== TEXT SECTION ==
####################
Through the delivery of professional development opportunities and self published practitioner guides, we are the centre of excellence for the ongoing professionalisation of workplace investigations across Australia.

The Latest from the Blog

Rules of Evidence in Workplace Investigations

Vince Scopelliti - Wednesday, December 04, 2019

Although workplace investigations are not expected to be conducted in the same way as a police investigation, it is essential to keep in mind the principles of evidence which might apply. This is particularly important against a backdrop where many workplace investigations end up in the Fair Work Commission or otherwise in a contentious, litigated setting.

We examine the rules of evidence which should be followed to improve the chances of successfully defending against a claim.    

What are the rules of evidence as a whole? 

The most important rule for workplace investigations is whether the evidence to be presented is relevant to the matters at issue. As the decision of Robinson v Goodman [2013] FAC 893 demonstrates, this is determined by considering whether the evidence is of such relevance as to be "important or of consequence". In other words, it should "affect the probability of the existence, or non-existence, of a fact in issue".

The principle of hearsay evidence is also important to workplace investigations, as is the introduction of tendency evidence. 

Hearsay relates to information obtained via rumour or through a second party. In a courtroom setting, information is deemed to be hearsay in virtually any circumstance where it has not been directly conveyed to the person testifying about it. In the investigatory setting, any hearsay evidence can be damaging to the weight placed on that evidence or testimony as a whole.
####################
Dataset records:

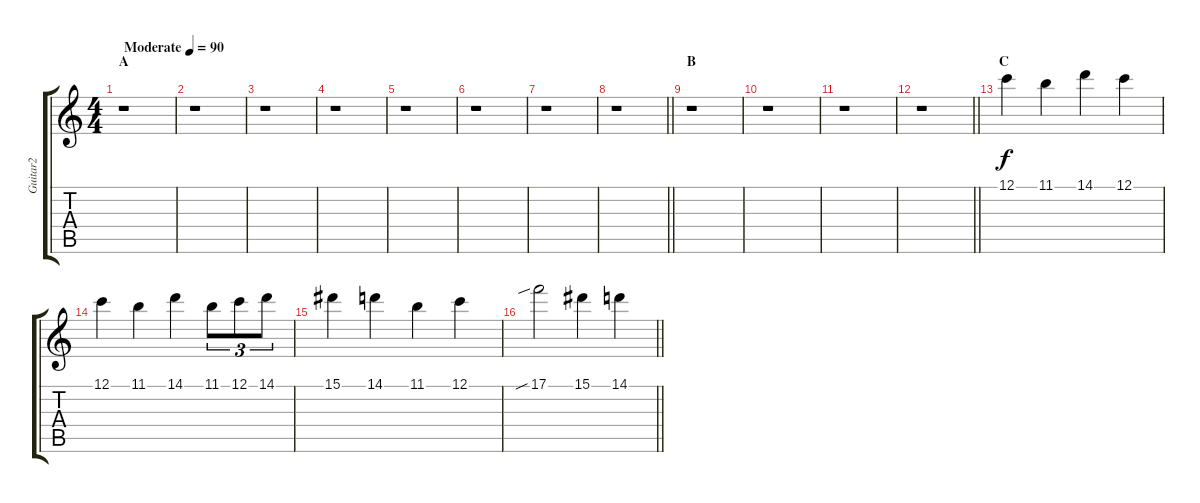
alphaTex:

\track ("Guitar2" "Guitar2") {instrument electricguitarclean}
\staff {score tabs}
\tuning (C4 G3 Eb3 Bb2 F2 C2) {hide}
\ts (4 4)
\section ("" "A")
\tempo (90 "Moderate")
\clef g2
\ks c
r.1{dy f instrument electricguitarclean} |
r.1 |
r.1 |
r.1 |
r.1 |
r.1 |
r.1 |
\barLineRight lightlight
r.1 |
\section ("" "B")
r.1 |
r.1 |
r.1 |
\barLineRight lightlight
r.1 |
\section ("" "C")
12.1.4 11.1.4 14.1.4 12.1.4 |
12.1.4 11.1.4 14.1.4 11.1.8{tu (3 2)} 12.1.8{tu (3 2)} 14.1.8{tu (3 2)} |
15.1.4 14.1.4 11.1.4 12.1.4 |
\barLineRight lightlight
17.1{sib}.2 15.1.4 14.1.4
####################
== PROBLEM SET ==
1. In the workplace investigations text, which court decision is cited for how the relevance of evidence is determined?
2. Retype the part of the workplace investigations text that opens with the words containing "Through the delivery" and closes with "contentious, litigated setting.".
The lines shown after the workplace investigations text are separate material and have no connection to it.

== RESPONSES BY TASK ==
1. Robinson v Goodman [2013] FAC 893

2.
Through the delivery of professional development opportunities and self published practitioner guides, we are the centre of excellence for the ongoing professionalisation of workplace investigations across Australia.

The Latest from the Blog

Rules of Evidence in Workplace Investigations

Vince Scopelliti - Wednesday, December 04, 2019

Although workplace investigations are not expected to be conducted in the same way as a police investigation, it is essential to keep in mind the principles of evidence which might apply. This is particularly important against a backdrop where many workplace investigations end up in the Fair Work Commission or otherwise in a contentious, litigated setting.